Re: [PATCH v2 3/5] KVM: guest_memfd: Handle errors from xa_store_range() when binding

From: Sean Christopherson

Date: Wed May 27 2026 - 18:45:15 EST


On Wed, May 27, 2026, Ackerley Tng wrote:
> Sean Christopherson <seanjc@xxxxxxxxxx> writes:
> > On Fri, May 22, 2026, Ackerley Tng wrote:
> > If @entry is non-NULL, xa_store_range() pre-creates the entire range, before
> > storing anything into the range:
> >
> > if (entry) {
> > unsigned int order = BITS_PER_LONG;
> > if (last + 1)
> > order = __ffs(last + 1);
> > xas_set_order(&xas, last, order);
> > xas_create(&xas, true);
> > if (xas_error(&xas))
> > goto unlock;
> > }
> >
>
> xa_store_range() doesn't actually always iterate: if last + 1 is some
> clean power of 2, it'll create a higher order xarray node.
>
> Otherwise, it falls back to creating and storing 1 index/node at a time:

Ugh, _that's_ what the code is doing?
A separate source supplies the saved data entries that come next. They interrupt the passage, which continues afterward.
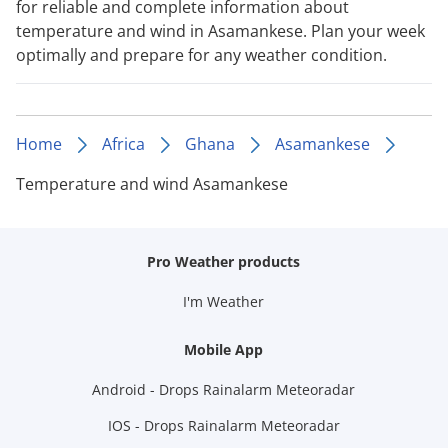
for reliable and complete information about
temperature and wind in Asamankese. Plan your week
optimally and prepare for any weather condition.
Home
Africa
Ghana
Asamankese
Temperature and wind Asamankese
Pro Weather products
I'm Weather
Mobile App
Android - Drops Rainalarm Meteoradar
IOS - Drops Rainalarm Meteoradar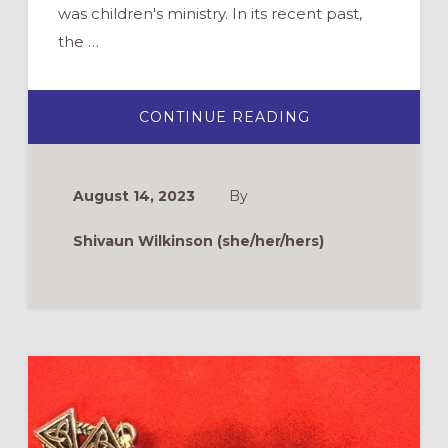
was children's ministry. In its recent past,
the …
ABOUT
CONTINUE READING
PRAYER
PARTNERS:
BUILDING
INTENTIONAL,
INTERGENERAT
August 14, 2023
By
COMMUNITY
Shivaun Wilkinson (she/her/hers)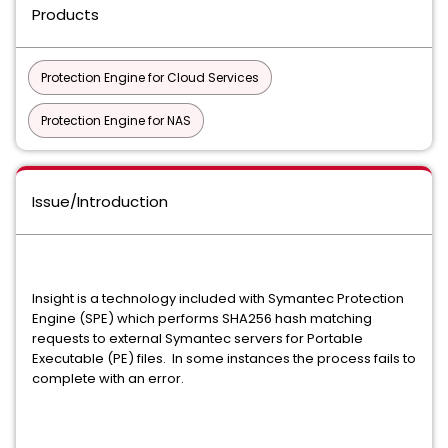
Products
Protection Engine for Cloud Services
Protection Engine for NAS
Issue/Introduction
Insight is a technology included with Symantec Protection
Engine (SPE) which performs SHA256 hash matching
requests to external Symantec servers for Portable
Executable (PE) files. In some instances the process fails to
complete with an error.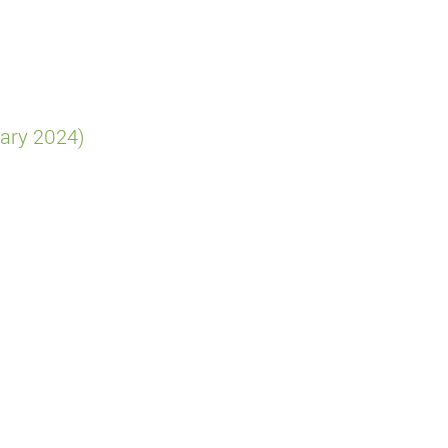
ary 2024)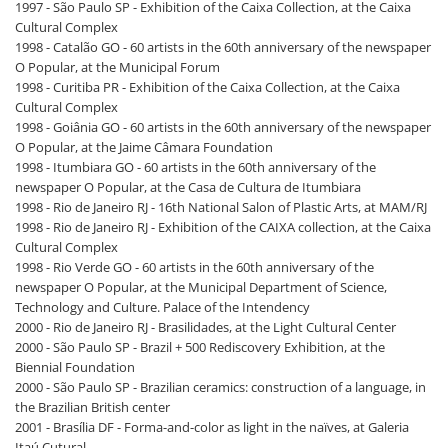
1997 - São Paulo SP - Exhibition of the Caixa Collection, at the Caixa
Cultural Complex
1998 - Catalão GO - 60 artists in the 60th anniversary of the newspaper
O Popular, at the Municipal Forum
1998 - Curitiba PR - Exhibition of the Caixa Collection, at the Caixa
Cultural Complex
1998 - Goiânia GO - 60 artists in the 60th anniversary of the newspaper
O Popular, at the Jaime Câmara Foundation
1998 - Itumbiara GO - 60 artists in the 60th anniversary of the
newspaper O Popular, at the Casa de Cultura de Itumbiara
1998 - Rio de Janeiro RJ - 16th National Salon of Plastic Arts, at MAM/RJ
1998 - Rio de Janeiro RJ - Exhibition of the CAIXA collection, at the Caixa
Cultural Complex
1998 - Rio Verde GO - 60 artists in the 60th anniversary of the
newspaper O Popular, at the Municipal Department of Science,
Technology and Culture. Palace of the Intendency
2000 - Rio de Janeiro RJ - Brasilidades, at the Light Cultural Center
2000 - São Paulo SP - Brazil + 500 Rediscovery Exhibition, at the
Biennial Foundation
2000 - São Paulo SP - Brazilian ceramics: construction of a language, in
the Brazilian British center
2001 - Brasília DF - Forma-and-color as light in the naïves, at Galeria
Itaú Cutural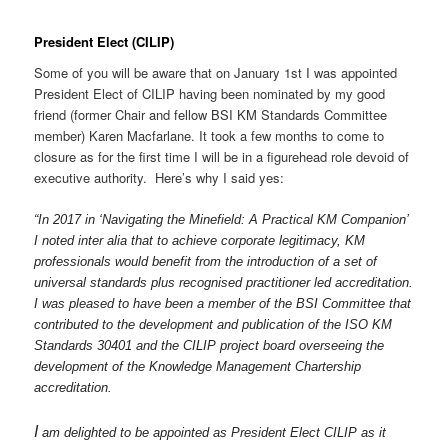
President Elect (CILIP)
Some of you will be aware that on January 1st I was appointed
President Elect of CILIP having been nominated by my good
friend (former Chair and fellow BSI KM Standards Committee
member) Karen Macfarlane. It took a few months to come to
closure as for the first time I will be in a figurehead role devoid of
executive authority. Here’s why I said yes:
“In 2017 in ‘Navigating the Minefield: A Practical KM Companion’
I noted inter alia that to achieve corporate legitimacy, KM
professionals would benefit from the introduction of a set of
universal standards plus recognised practitioner led accreditation.
I was pleased to have been a member of the BSI Committee that
contributed to the development and publication of the ISO KM
Standards 30401 and the CILIP project board overseeing the
development of the Knowledge Management Chartership
accreditation.
I
am delighted to be appointed as President Elect CILIP as it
Argh, I missed that "first" is incremented
by whatever the batch size happened to be.

first += xas_size(&xas); <====
} while (first <= last);

> if the above did manage to create an xarray node, xas_error() returns
> false, it goes on to the store below.
>
> > Yes, the API handles failure on the subsequent xas_store(), but I can't imagine
> > that failure is actually, barring garbage input from KVM:
> >
> > do {
> > xas_set_range(&xas, first, last);
> > xas_store(&xas, entry);
> > if (xas_error(&xas))
> > goto unlock;
> > first += xas_size(&xas);
> > } while (first <= last);
> >
>
> So if a later xas_create() fails because it runs out of memory, the
> earlier stores would have already been committed.
>
> This ignores -EEXIST being returned since earlier in kvm_gmem_bind()
> conflicts were already checked.
>
> > Purely from a design perspective, providing an API that can fail partway through
> > under normal operation, with no indication of where failure occured (AFAICT),
> > would be awful.
> >
>
> Do you mean the API of xas_store_range()?

No, I mean xa_store_range(). AFAICT, on failure, it doesn't actually communicate
"where" failure occurred. That's quite nasty.

> xas is updated by xas_set_range() so that should track the last store. Since
> the cleanup is storing NULLs and won't allocate, I thought it would be fine
> to just store NULL on the entire range on error.

Yeah, it's totally fine, and AFAICT the only remotely sane approach.